* **TO DO**
(a) Reproduce the case summary word for word from "The defendants, in" to "bills of lading.".
(b) Answer these questions using the case summary:
(i) According to the defendants' defence, who issued the three bills of lading?
(ii) Which judge heard the plaintiffs' application to strike out portions of the defence?
(iii) What did that judge hold about Grant v. Norway?
(c) Continue the case summary from its last sentence.

* **SOURCE TEXT**
The defendants, in their defence, pleaded, inter alia, that the three bills of lading were fraudulently issued by one Alfred Tan, their employee, without their consent or authority. Accordingly, they denied making any representations by the bills of lading.
The plaintiffs managed to obtain summary judgment before the senior assistant registrar on the ground that there was no defence to the claim since the defendants had admitted their employee’s fraud.
The defendants appealed to the High Court. In Blue Nile Co. Ltd. v. Emery Customs Brokers (S) Pte. Ltd., Chan J. accepted the defendants’ argument that since the plaintiffs’ primary claim is based on an allegation of fraud, the plaintiffs were precluded by the terms of O. 14 r. 1(2)(b) of the Rules of the Supreme Court 1970 from applying for summary judgment (The relevant provisions have now been amended). However, Chan J. did not close the door on the plaintiffs’ claim entirely. He suggested that:
They could have applied for judgment on the ground that the defence did not disclose a defence in law in that the defendants were liable for the fraud of their servants, Grant v. Norway notwithstanding. They chose not to do so. Moreover, this judgment does not prevent them from doing so on that basis.3
Chan J. went on to indicate that he did not consider that Grant v. Norway had conclusively decided the issue:
Grant v. Norway, on the face of it, provides a defence in law. If Grant v. Norway is good law in Singapore and is applicable to the facts as alleged by the defendants, it provides a complete defence to the action.4
Thus prompted, the plaintiffs applied to strike out certain portions of the defence pursuant to O. 18 r. 19(1) of the Rules of the Supreme Court or under the inherent jurisdiction of the court and have judgment entered in
their favour against the defendants. The application was heard before Karthigesu J. The learned judge aptly summed up the issue thus:
It is not disputed that these paras of the defence support a defence founded on Grant v. Norway(1851) 10 CB 665; 138 ER 263. Accordingly, it is not disputed that should I decide that Grant v. Norway is not applicable to the facts of this case or that Grant v. Norwayis not good law in Singapore then the defence founded on Grant v. Norway must fail in limine.5
As it turned out, Karthigesu J. held that Grant v. Norway was good law in Singapore, but that it did not apply on the facts to offer the defendants a good defence. There were corollary points raised on the bank’s purported negligence in accepting the bills and also as to the effect of bills of lading issued by freight forwarders. These points detract from Grant v. Norway and will not be addressed.

[Dataset items]
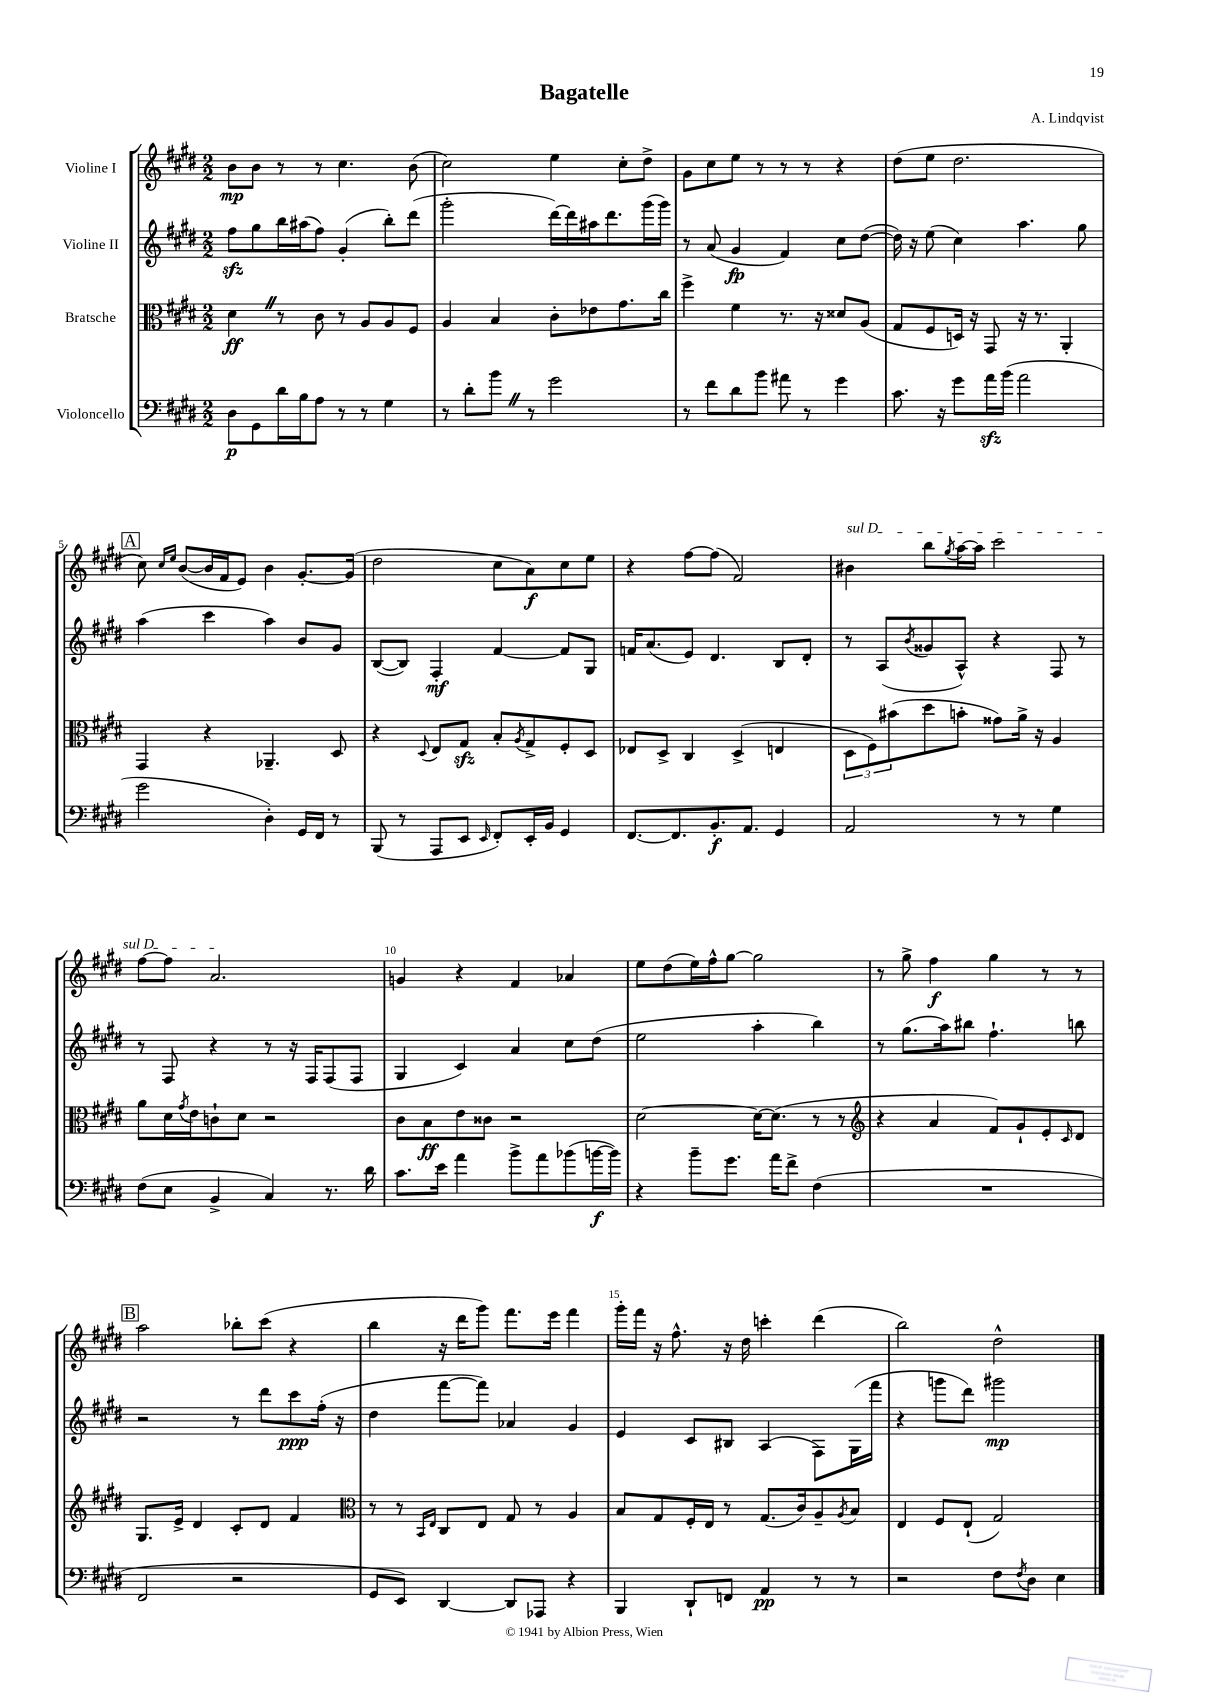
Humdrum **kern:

**kern	**kern	**kern	**kern
*staff4	*staff3	*staff2	*staff1
*clefF4	*clefC3	*clefG2	*clefG2
*k[f#c#g#d#]	*k[f#c#g#d#]	*k[f#c#g#d#]	*k[f#c#g#d#]
*M2/2	*M2/2	*M2/2	*M2/2
8D#\L	4d#\	8ff#\L	8b\L
8GG#\	.	8gg#\	8b\J
16d#\L	8r	16bb\L	8r
16B\J	.	(16aa#\J	.
8A\J	8c#\	8ff#\J)	8r
8r	8r	(4g#'/	4.cc#\
8r	8A/L	.	.
4G#\	8A/	8bb'\L)	.
.	8F#/J	(8ddd#\J	(8b\
=	=	=	=
8r	4A/	2ggg#'\	2cc#\)
8d#'\L	.	.	.
8b\J	4B/	.	.
8r	.	.	.
2g#\	8c#'\L	[16ddd#\LL)	4ee\
.	.	16ddd#\]	.
.	8e-\	16aa#\J	.
.	.	8.ddd#\	.
.	8.g#\	.	8cc#'\L
.	.	(16ggg#\L	8dd#^\J
.	16cc#\Jk	16ggg#\JJ)	.
=	=	=	=
8r	4ff#^\	8r	8g#\L
8f#\L	.	(8a/	8cc#\
8d#\	4f#\	4g#/	8ee\J
8b\J	.	.	8r
8a#\	8.r	4f#/)	8r
8r	.	.	8r
.	16r	.	.
4g#\	8d##/L	8cc#\L	4r
.	(8A/J	([8dd#\J	.
=	=	=	=
8.c#\	8G#/L	16dd#\])	(8dd#\L
.	.	16r	.
.	8F#/	(8ee\	8ee\J
16r	.	.	.
8g#\L	16D/Jk)	4cc#\)	2.dd#\
.	16r	.	.
16a\L	8GG#/	.	.
(16b\JJ	.	.	.
2a\	16r	4.aa\	.
.	8.r	.	.
.	4AA'/	.	.
.	.	8gg#\	.
=	=	=	=
2g#\	4GG#/	(4aa\	8cc#\)
.	.	.	16qqcc#/LL
.	.	.	16qqee/JJ
.	.	.	([8b/L
.	4r	4ccc#\	16b/]L
.	.	.	16f#/J
.	.	.	8e/J)
4D#'\)	4.AA-~/	4aa\)	4b\
16GG#/LL	.	8b/L	[8.g#'/L
16FF#/JJ	.	.	.
8r	8D#/	8g#/J	.
.	.	.	(16g#/]Jk
=	=	=	=
(8BBB/	4r	([8B/L	2dd#\
8r	.	8B/]J)	.
.	8qqD#/	.	.
8AAA/L	8E/L	4F#'/	.
8EE/J	8G#/J	.	.
16qqEE/	.	.	.
8FF#'/L)	8B'/L	[4f#/	8cc#\L
.	8qA/	.	.
16EE'/L	8G#^/	.	8a\)
16BB/JJ	.	.	.
4GG#/	8F#'/	8f#/]L	8cc#\
.	8D#/J	8G#/J	8ee\J
=	=	=	=
[8.FF#/L	8E-/L	16f/LK	4r
.	.	(8.a/	.
.	8D#^/J	.	.
8.FF#/]	.	.	.
.	4C#/	8e/J)	[8ff#\L
8.BB'/	.	4.d#/	(8ff#\]J
.	(4D#^/	.	2f#/)
8.AA/J	.	.	.
4GG#/	4E/	8B/L	.
.	.	8d#'/J	.
=	=	=	=
2AA/	12D#\L	8r	4b#\
.	12F#\)	.	.
.	.	(8A/L	.
.	(12b#\	.	.
.	.	8qb/	.
.	8dd#\	8g##/	8bb\L
.	.	.	8qgg#/
.	8b'\J	8A^^/J)	[16aa\L
.	.	.	16aa\]JJ
8r	8g##\L)	4r	2ccc#\
8r	16a^\Jk	.	.
.	16r	.	.
4G#\	4A/	8F#/	.
.	.	8r	.
=	=	=	=
(8F#\L	8a\L	8r	[8ff#\L
8E\J	16d#\L	8F#/	8ff#\]J
.	8qg#/	.	.
.	16e\J	.	.
4BB^/	8c`\	4r	2.a/
.	8d#\J	.	.
4C#/)	2r	8r	.
.	.	16r	.
.	.	16F#/LK	.
8.r	.	(8F#/	.
.	.	8F#/J	.
16d#\	.	.	.
=	=	=	=
8.c#\L	8c#\L	4G#/	4g/
.	8B\	.	.
16e\Jk	.	.	.
4a\	8e\	4c#/)	4r
.	8c##\J	.	.
8b^\L	2r	4a/	4f#/
8a\	.	.	.
(8b-\	.	8cc#\L	4a-/
[16b\L	.	(8dd#\J	.
16b\]JJ)	.	.	.
=	=	=	=
4r	[2d#\	2ee\	8ee\L
.	.	.	(8dd#\
8b~\L	.	.	16ee\L)
.	.	.	16ff#^^\J
8.g#\J	.	.	[8gg#\J
.	16d#\_LK	4aa'\	2gg#\]
16a\LK	(8.d#\]J	.	.
8f#^\J	.	.	.
(4F#\	8r	4bb\)	.
.	8r	.	.
=	=	=	=
*	*clefG2	*	*
1r	4r	8r	8r
.	.	(8.gg#\L	8gg#^\
.	4a/	.	4ff#\
.	.	16aa\k)	.
.	.	8bb#\J	.
.	8f#/L)	4.ff#`\	4gg#\
.	8g#`/	.	.
.	8e'/	.	8r
.	16qqc#/	.	.
.	8d#/J	8bb\	8r
=	=	=	=
2FF#/	8.G#/L	2r	2aa\
.	16e^/Jk	.	.
.	4d#/	.	.
2r	8c#'/L	8r	8bb-'\L
.	8d#/J	8ddd#\L	(8ccc#\J
.	4f#/	8ccc#\	4r
.	.	(16ff#'\Jk	.
.	.	16r	.
=	=	=	=
*	*clefC3	*	*
8GG#/L	8r	4dd#\	4bb\
8EE/J)	8r	.	.
.	16qqBB/LL	.	.
.	16qqE/JJ	.	.
[4DD#/	8C#/L	[8fff#\L	16r
.	.	.	16ddd#\LK
.	8E/J	8fff#\]J)	8ggg#\J)
8DD#/]L	8G#/	4a-/	8.fff#\L
8AAA-/J	8r	.	.
.	.	.	16eee\Jk
4r	4A/	4g#/	4fff#\
=	=	=	=
4BBB/	8B/L	4e/	16ggg#'\LL
.	.	.	16fff#\JJ
.	8G#/	.	16r
.	.	.	8.ff#^^\
8DD#`/L	16F#'/L	8c#/L	.
.	16E/JJ	.	.
8FF/J	8r	8B#/J	16r
.	.	.	16dd#\
4AA/	(8.G#/L	(4A/	4ccc'\
.	16c#/k)	.	.
8r	8A~/	8F#\L)	(4ddd#\
.	8qA/	.	.
8r	8B/J	(16G#\L	.
.	.	16fff#\JJ	.
=	=	=	=
2r	4E/	4r	2bb\)
.	8F#/L	8ggg\L	.
.	(8E`/J	8ddd#\J)	.
8F#\L	2G#/)	2ggg#\	2dd#^^\
8qF#/	.	.	.
8D#\J	.	.	.
4E\	.	.	.
==	==	==	==
*-	*-	*-	*-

* **ANSWERS TO THE EXERCISES**
(a)
The defendants, in their defence, pleaded, inter alia, that the three bills of lading were fraudulently issued by one Alfred Tan, their employee, without their consent or authority. Accordingly, they denied making any representations by the bills of lading.

(b)
(i) Alfred Tan, an employee of the defendants, issued them.
(ii) Karthigesu J. heard the application.
(iii) Karthigesu J. held that Grant v. Norway was good law in Singapore but did not apply on the facts to give the defendants a good defence.

(c)
The liability of the shipowner in this area can arise in two ways. First, based on the idea of estoppel, a representation by his agent which is binding on him will preclude him from denying that the goods are in fact received on board. That being so, the shipowner will have to account for any short delivery of the goods so represented to have been shipped. Secondly, any loss suffered by the party who rely on the representation may be recoverable from the shipowner based on either fraudulent or negligent misrepresentation.
It is not proposed to dwell on nice distinctions between these two possible sources of the shipowner’s liability. In either case, the question is whether the representation of the agent can be treated as that of the principal so that the principal is held responsible for the statement.6
The premise on which Grant v. Norway was decided was indisputable. The master had no authority to sign bills of lading for goods that are not put on board. Such lack of authority was perhaps well known to people in the trade. However, by coming to the conclusion that when the master had no
authority in a particular transaction the other party must be taken to have notice of it, Jervis J.’s reasoning created a catch—22 situation.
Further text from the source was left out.